**TAREA PROPUESTA 1:** Según el texto sobre Fernando Álamo, ¿qué hunde la mujer en la espalda de su amante en el Papel japonés?
**TAREA PROPUESTA 2:** Resume en dos oraciones el texto sobre Fernando Álamo.
**TAREA PROPUESTA 3:** Prosigue el texto sobre Fernando Álamo a partir de su última oración.

Souvenir Bretón
El arte de nadar
Sin título
Papel Japonés
Sin título

Palomas abatidas en sangre, imágenes del sacrificio de vacas en un matadero y del artista acuchillándose. La propuesta inicial de Fernando Álamo es teatral y sádica, desborda los límites del lienzo e instaura su cuerpo como materia expresiva. Una travesía efímera por el Body art y sus metáforas que Fernando Álamo concluye trasladando sus obsesiones al cuadro, a un espacio pictórico en el que abundan los peces ensartados, los instrumentos de tortura y rituales perversos. Una obra rica en alusiones donde la imagen es tan significativa como el modo de pintarla, provoca asociaciones y estimula la sensualidad. Así, en el Papel japonés, asistimos al abrazo letal de una mujer extasiada de placer que hunde unos palillos en la espalda de su amante. A su alrededor, unos lirios violados y signos caligráficos orientales, completan una escena de amor y muerte que anuncia el hálito sexual de su obra posterior.

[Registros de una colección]
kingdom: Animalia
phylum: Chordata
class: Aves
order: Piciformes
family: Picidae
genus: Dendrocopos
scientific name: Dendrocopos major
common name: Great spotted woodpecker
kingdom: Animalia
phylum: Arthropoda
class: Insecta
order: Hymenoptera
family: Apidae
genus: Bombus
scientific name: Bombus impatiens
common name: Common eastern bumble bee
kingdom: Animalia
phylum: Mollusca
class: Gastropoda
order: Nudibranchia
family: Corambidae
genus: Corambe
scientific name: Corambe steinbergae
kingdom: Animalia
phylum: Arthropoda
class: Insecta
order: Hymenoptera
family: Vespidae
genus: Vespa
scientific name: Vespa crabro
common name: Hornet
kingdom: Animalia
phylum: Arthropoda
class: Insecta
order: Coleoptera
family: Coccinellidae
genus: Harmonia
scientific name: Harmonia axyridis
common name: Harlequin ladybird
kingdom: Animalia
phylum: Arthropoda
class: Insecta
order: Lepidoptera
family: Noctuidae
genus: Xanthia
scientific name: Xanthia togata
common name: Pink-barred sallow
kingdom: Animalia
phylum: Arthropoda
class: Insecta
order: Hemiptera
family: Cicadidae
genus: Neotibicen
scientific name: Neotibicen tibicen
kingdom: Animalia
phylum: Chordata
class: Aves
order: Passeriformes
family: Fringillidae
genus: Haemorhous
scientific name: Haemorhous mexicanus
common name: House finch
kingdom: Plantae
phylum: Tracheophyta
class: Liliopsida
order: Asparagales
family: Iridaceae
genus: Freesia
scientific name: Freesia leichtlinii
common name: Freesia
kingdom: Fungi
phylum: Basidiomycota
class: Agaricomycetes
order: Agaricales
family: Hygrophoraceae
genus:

**RESPUESTA 1:** Unos palillos.

**RESPUESTA 2:** La propuesta inicial de Fernando Álamo es teatral y sádica, con imágenes como palomas abatidas en sangre o el artista acuchillándose, e instaura su cuerpo como materia expresiva en una travesía efímera por el Body art. Después traslada sus obsesiones al cuadro, donde abundan los peces ensartados, los instrumentos de tortura y los rituales perversos, como en el Papel japonés, que muestra a una mujer extasiada que hunde unos palillos en la espalda de su amante.

**RESPUESTA 3:**
Epifanía de la lujuria y la voluptuosidad que se manifiesta en adiposos cuerpos desnudos, en una vegetación exuberante, en frutos tropicales y aves selváticas. Las figuras emergen en un espacio entrampado con el cubismo y el expresionismo abstracto americano, que se prolonga en su serie “El arte de nadar”. En esta obra la composición es atravesada horizontalmente por unos personajes que intentan mantener a flote su identidad en un mundo caótico y de belleza convulsa. Sólo la cabeza asoma, el cuerpo, atrapado por la turbulencia, es una forma ambigua que devora el entorno o algún perro sanguinario. El rostro del “nadador” es siempre el del artista, que afirma el carácter autobiográfico y exhibicionista de su pintura, su desinterés por lo que no proceda de la experiencia de su Yo artístico hipertrofiado.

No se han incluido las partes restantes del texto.